▶ [Exercise requirements]: The required output is a copy of each line in the material below that includes "Separate".

▶ [Dataset records]:
================

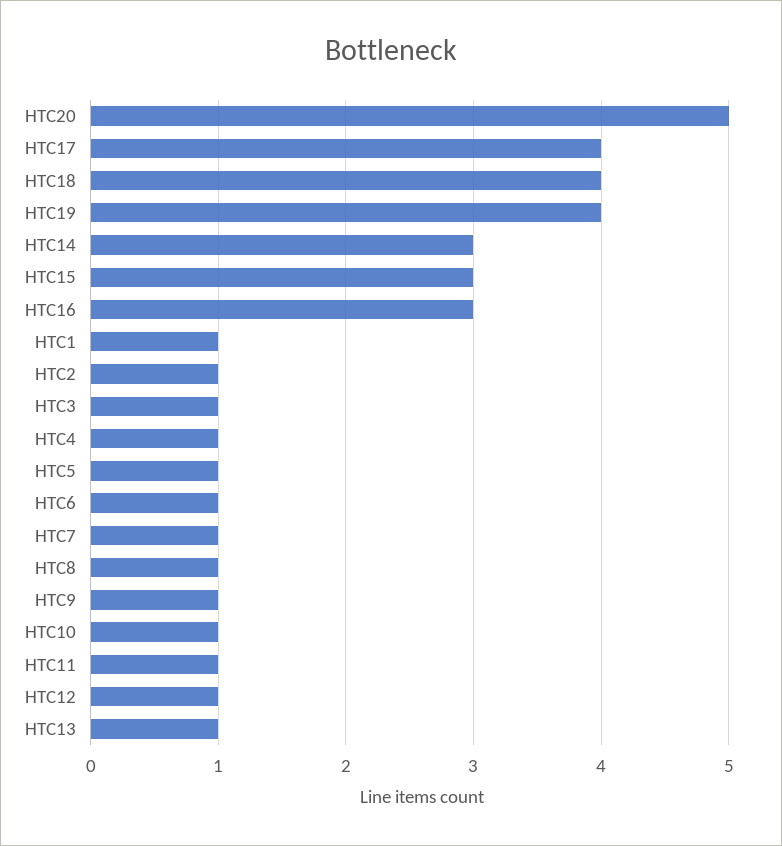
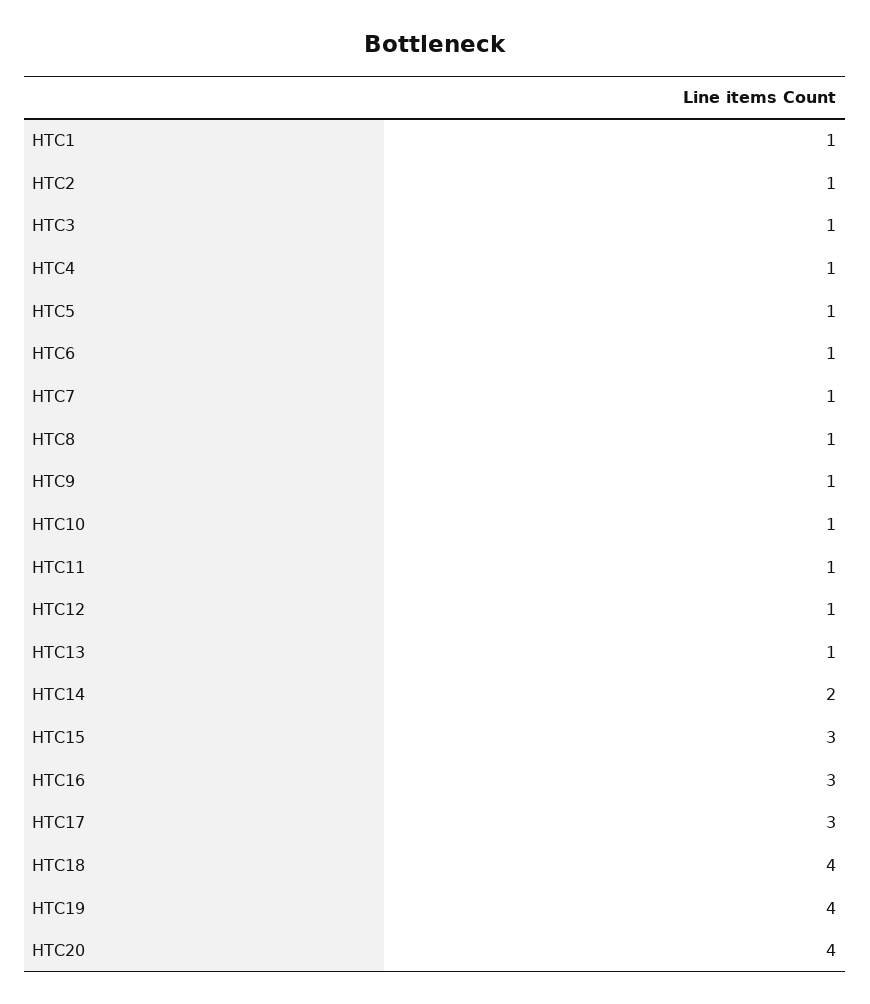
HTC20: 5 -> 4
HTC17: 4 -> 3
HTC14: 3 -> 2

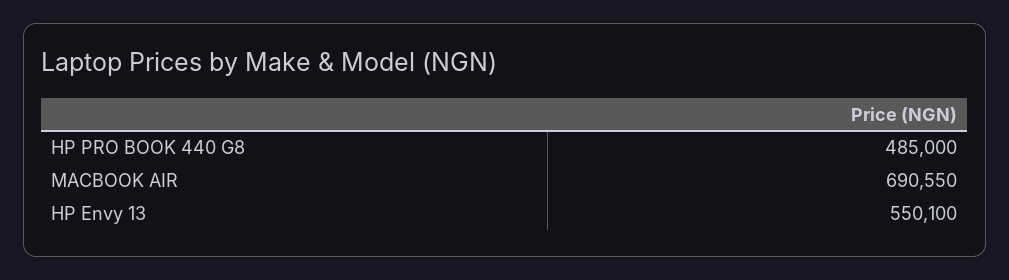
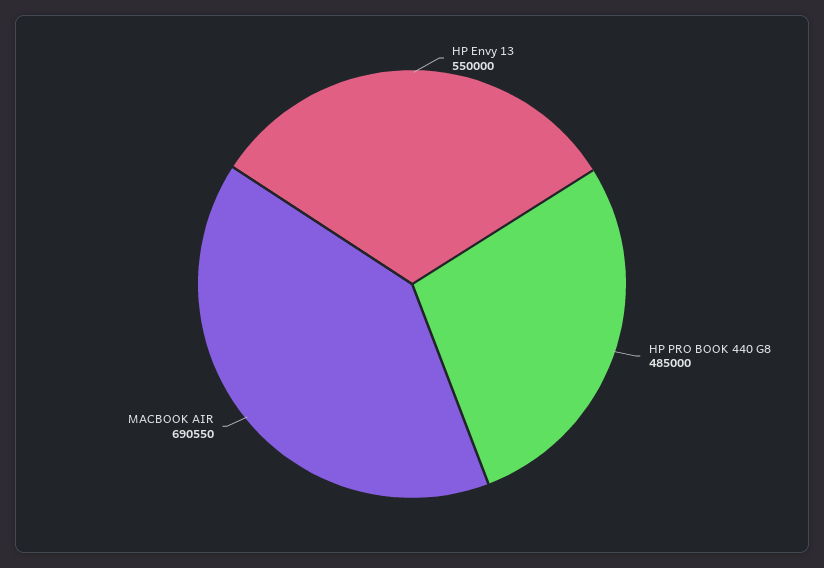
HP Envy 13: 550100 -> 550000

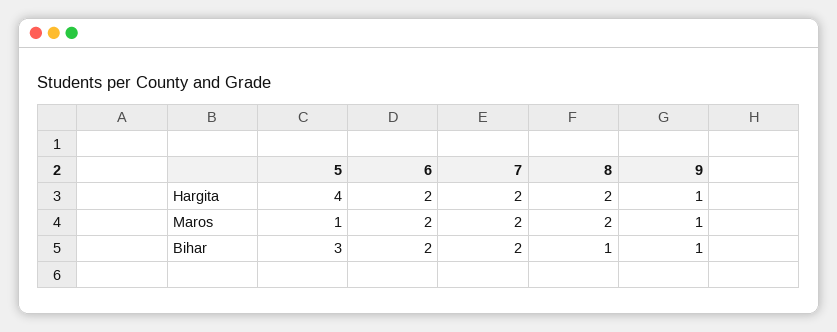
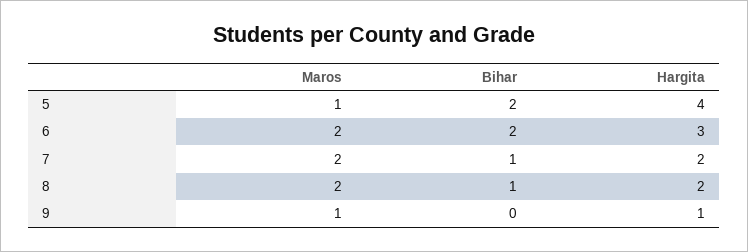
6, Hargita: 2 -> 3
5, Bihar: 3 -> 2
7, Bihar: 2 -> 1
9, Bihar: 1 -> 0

================

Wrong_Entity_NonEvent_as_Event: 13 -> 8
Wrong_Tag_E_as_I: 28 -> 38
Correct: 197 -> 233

================

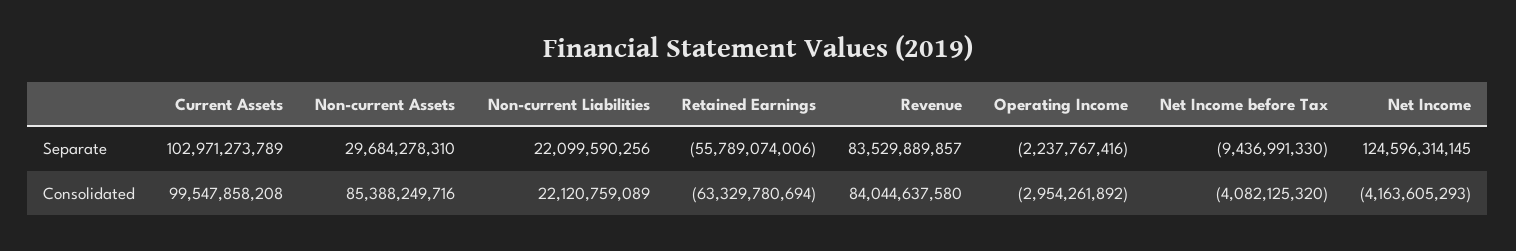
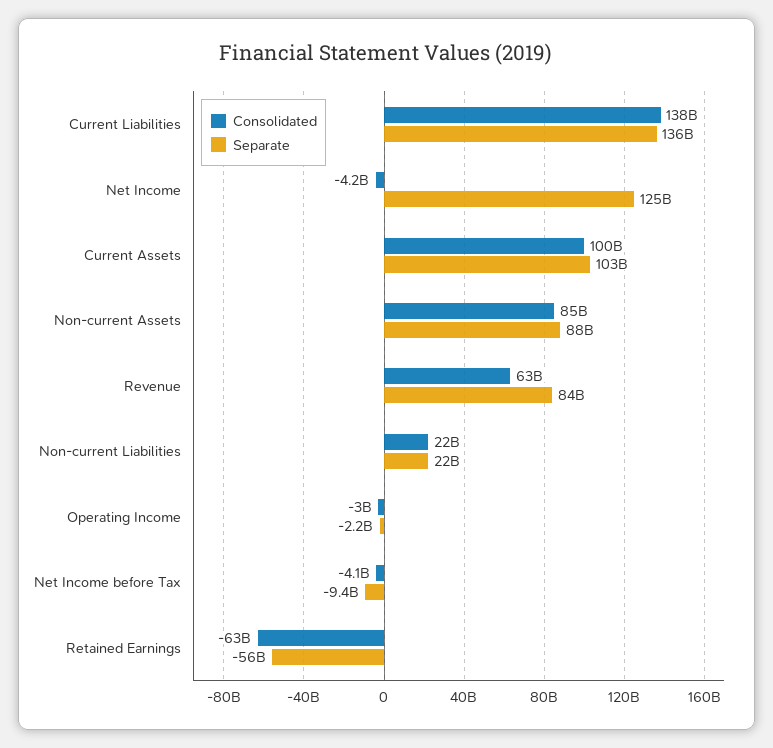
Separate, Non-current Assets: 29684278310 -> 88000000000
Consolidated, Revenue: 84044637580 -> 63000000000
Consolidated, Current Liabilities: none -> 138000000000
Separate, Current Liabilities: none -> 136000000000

================

▶ [Response box]:
Separate, Non-current Assets: 29684278310 -> 88000000000
Separate, Current Liabilities: none -> 136000000000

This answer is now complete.